▸ **Excerpted text**
"""

In Women’s Irony: Rewriting Feminist Rhetorical Histories, author Tarez Samra Graban synthesizes three decades of feminist scholarship in rhetoric, linguistics, and philosophy to present irony as a critical paradigm for feminist rhetorical historiography that is not linked to humor, lying, or intention. Using irony as a form of ideological disruption, this innovative approach allows scholars to challenge simplistic narratives of who harmed, and who was harmed, throughout rhetorical history.

Three case studies of women’s political discourse between 1600 and 1900—examining the work of Anne Askew, Anne Hutchinson, and Helen M. Gougar—demonstrate how reading historical texts ironically complicates the theoretical relationships between women and agency, language and history, and archival location and memory. Interwoven throughout are shorter case studies from twentieth-century performances, revealing irony’s consciousness-raising potential for the present and the future.

"""

▸ **Records provided**

"""

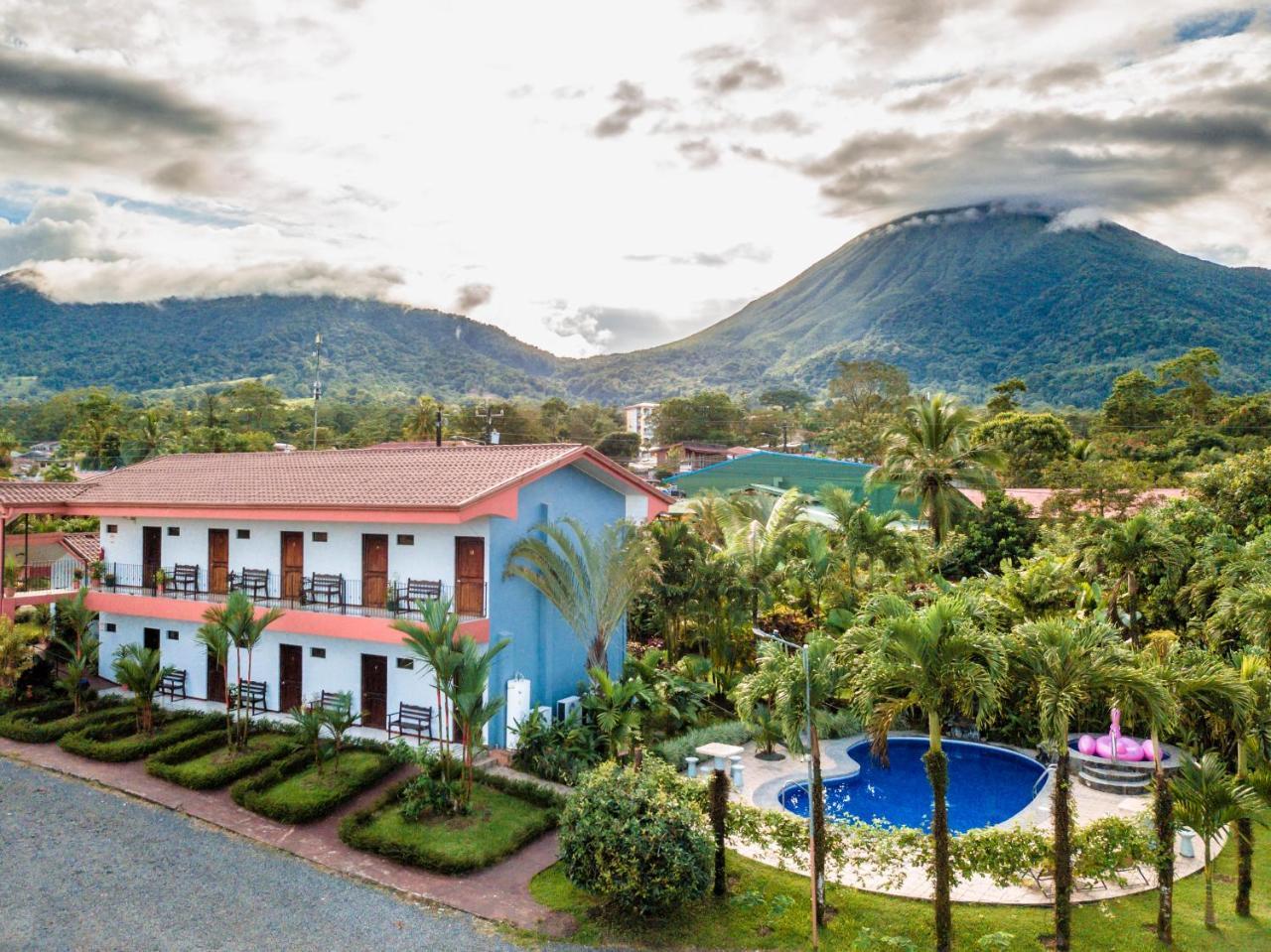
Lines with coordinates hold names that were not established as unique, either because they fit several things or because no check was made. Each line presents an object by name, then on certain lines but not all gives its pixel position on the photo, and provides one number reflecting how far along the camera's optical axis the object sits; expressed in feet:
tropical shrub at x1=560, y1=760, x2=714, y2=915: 36.81
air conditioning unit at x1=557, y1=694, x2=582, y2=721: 60.54
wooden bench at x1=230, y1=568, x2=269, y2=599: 63.52
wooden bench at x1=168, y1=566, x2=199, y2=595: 66.59
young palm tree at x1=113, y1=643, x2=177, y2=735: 55.93
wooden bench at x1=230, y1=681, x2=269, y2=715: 62.44
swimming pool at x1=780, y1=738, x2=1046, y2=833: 55.52
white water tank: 55.83
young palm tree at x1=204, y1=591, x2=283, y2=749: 53.26
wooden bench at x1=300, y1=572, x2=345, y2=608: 59.26
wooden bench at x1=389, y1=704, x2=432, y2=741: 56.08
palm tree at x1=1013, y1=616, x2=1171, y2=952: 33.94
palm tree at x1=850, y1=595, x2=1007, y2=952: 33.83
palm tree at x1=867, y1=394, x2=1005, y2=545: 90.02
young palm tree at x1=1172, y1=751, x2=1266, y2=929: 36.37
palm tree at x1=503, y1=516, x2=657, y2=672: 58.39
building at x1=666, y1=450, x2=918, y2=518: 153.58
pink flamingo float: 57.82
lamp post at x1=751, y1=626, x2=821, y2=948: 35.45
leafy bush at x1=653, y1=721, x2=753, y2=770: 57.82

"""

▸ **What needs to be done**
Return the passage from the text on Women's Irony verbatim, from "In Women’s Irony: Rewriting" up to and including "throughout rhetorical history.".

▸ **Exercise answer**
In Women’s Irony: Rewriting Feminist Rhetorical Histories, author Tarez Samra Graban synthesizes three decades of feminist scholarship in rhetoric, linguistics, and philosophy to present irony as a critical paradigm for feminist rhetorical historiography that is not linked to humor, lying, or intention. Using irony as a form of ideological disruption, this innovative approach allows scholars to challenge simplistic narratives of who harmed, and who was harmed, throughout rhetorical history.